Smith was put on trial for piracy in December 1820 on three charges, that he had stolen $25 (~$ in ) worth of goods from a French schooner attacked by the Arraganta, and that he had participated in the capture of a Portuguese ship and of the Antelope. In 1820 the capture of "negroes or mulattoes" for the purpose of enslaving them, and the importation of slaves into the United States, had been defined as "piracy" by an amendment to the :Act to Protect the Commerce of the United States and Punish the Crime of Piracy, but Smith was not charged under that provision. His initial defense was that he was an officer of the Banda Oriental. Evidence was found, however, that he was a citizen of the U.S., and it was thus illegal for him to serve in the military or on a privateer of a foreign country. His lawyer then argued that Smith had renounced his citizenship and become a citizen of the Banda Oriental, that he had relied on the validity of the letter of marque, that he had argued against the capture of the French ship, and that Spanish and Portuguese ships were legitimate targets under the letter of marque. The judge instructed the jurors that Smith had shown no piratical intent, and Smith was acquitted of all charges. After he was acquitted of piracy, Smith filed a libel for the return of the Antelope and its cargo as a legitimate prize.

==Trial in admiralty==
Trial in federal court in admiralty to consider the various libels against the Antelope began in January 1821. The number of Africans on the Antelope that had been taken from various ships (and therefore, their potential owners) was in contention. Three members of the Spanish crew, who had been put ashore when the Arraganta captured the Antelope, were then in Savannah. They testified that there were 166 Africans aboard the Antelope when it was captured. John Smith testified that there were only 93 Africans on the Antelope when it was captured, and that 210 Africans were taken from Portuguese ships. Smith and another member of the prize crew testified that 25 Africans had been taken from the American brig Essex, and that approximately half of those had died or drowned en route.

==Result==
The Supreme Court dismissed the claim by John Smith for return of the Antelope as a prize of war. It calculated that the privateer had taken 93 Africans on the Antelope and 183 from the ships flying the Portuguese flag, noting a lack of proof of the actual nationality of those ships.

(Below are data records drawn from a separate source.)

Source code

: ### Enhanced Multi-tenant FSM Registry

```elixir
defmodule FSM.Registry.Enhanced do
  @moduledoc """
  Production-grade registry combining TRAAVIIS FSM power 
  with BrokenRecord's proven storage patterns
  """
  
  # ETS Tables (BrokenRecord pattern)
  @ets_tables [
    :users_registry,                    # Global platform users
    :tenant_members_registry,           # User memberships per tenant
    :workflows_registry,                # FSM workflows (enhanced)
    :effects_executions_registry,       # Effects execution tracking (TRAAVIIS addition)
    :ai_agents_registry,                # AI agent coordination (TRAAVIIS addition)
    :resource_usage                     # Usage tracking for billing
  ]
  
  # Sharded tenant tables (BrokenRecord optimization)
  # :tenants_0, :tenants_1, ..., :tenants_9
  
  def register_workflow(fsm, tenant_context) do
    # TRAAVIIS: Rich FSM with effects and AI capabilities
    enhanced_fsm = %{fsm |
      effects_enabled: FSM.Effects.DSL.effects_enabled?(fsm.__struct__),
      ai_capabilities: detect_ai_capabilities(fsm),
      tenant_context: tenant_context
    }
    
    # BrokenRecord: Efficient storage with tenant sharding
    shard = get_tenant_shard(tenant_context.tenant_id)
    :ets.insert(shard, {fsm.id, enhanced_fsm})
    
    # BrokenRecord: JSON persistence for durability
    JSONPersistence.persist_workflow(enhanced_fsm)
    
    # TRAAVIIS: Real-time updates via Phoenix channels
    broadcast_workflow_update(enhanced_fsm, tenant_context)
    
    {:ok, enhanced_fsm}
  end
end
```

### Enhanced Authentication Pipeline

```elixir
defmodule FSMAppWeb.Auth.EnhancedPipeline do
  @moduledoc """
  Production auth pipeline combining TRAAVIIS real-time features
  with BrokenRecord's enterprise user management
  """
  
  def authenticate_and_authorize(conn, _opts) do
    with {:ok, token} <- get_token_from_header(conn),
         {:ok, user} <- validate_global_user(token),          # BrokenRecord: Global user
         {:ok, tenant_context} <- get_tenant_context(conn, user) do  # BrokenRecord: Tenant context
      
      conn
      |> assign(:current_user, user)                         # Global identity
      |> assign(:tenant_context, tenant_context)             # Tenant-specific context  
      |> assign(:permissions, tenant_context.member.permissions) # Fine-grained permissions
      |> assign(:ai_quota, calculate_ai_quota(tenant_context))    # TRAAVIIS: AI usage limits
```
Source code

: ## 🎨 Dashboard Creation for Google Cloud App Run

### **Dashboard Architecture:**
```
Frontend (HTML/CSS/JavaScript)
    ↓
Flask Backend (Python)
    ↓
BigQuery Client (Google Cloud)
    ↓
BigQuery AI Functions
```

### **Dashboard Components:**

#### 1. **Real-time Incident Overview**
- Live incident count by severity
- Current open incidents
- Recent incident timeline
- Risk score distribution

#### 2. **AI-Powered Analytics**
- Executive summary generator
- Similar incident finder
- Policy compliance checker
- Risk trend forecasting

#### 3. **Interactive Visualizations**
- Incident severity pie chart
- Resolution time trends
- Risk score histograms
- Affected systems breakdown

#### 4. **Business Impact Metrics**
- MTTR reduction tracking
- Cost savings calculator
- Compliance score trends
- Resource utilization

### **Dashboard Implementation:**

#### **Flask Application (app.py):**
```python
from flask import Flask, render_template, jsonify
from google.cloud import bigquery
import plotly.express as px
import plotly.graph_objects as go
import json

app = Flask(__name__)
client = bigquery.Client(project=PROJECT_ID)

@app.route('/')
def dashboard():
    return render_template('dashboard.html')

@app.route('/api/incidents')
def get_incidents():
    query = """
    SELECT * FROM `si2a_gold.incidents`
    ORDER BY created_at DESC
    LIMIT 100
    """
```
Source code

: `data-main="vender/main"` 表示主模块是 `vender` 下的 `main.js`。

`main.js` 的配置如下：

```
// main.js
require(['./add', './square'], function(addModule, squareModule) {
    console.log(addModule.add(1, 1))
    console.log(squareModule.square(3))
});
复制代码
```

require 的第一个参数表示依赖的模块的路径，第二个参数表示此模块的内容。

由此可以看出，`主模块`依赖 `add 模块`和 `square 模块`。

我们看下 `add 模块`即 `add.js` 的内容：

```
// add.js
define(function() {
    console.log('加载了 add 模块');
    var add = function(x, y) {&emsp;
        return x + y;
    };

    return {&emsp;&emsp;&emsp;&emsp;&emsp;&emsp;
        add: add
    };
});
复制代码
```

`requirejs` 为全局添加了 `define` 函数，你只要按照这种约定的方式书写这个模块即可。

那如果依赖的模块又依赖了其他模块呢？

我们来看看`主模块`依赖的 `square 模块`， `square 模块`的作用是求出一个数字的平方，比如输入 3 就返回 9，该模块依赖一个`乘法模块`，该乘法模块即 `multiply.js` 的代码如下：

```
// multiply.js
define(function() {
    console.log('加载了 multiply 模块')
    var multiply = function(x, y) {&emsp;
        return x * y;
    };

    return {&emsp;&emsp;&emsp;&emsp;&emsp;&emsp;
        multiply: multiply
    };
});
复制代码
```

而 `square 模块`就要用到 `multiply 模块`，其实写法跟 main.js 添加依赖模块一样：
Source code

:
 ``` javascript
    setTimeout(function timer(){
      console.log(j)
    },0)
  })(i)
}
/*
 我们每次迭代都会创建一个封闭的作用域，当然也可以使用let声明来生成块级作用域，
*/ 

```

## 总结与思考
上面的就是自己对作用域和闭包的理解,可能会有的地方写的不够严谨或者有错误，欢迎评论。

One hundred twenty survivors of the Africans found on the Antelope were sent to Liberia in July 1827. The people from the Antelope were settled in a new colony, called New Georgia after their home of the prior seven years. Approximately 30 slaves were ruled to be the property of the Spanish claimants and went to slavery in Florida; since no one could determine which ship a given slave came from, the 30 were randomly selected.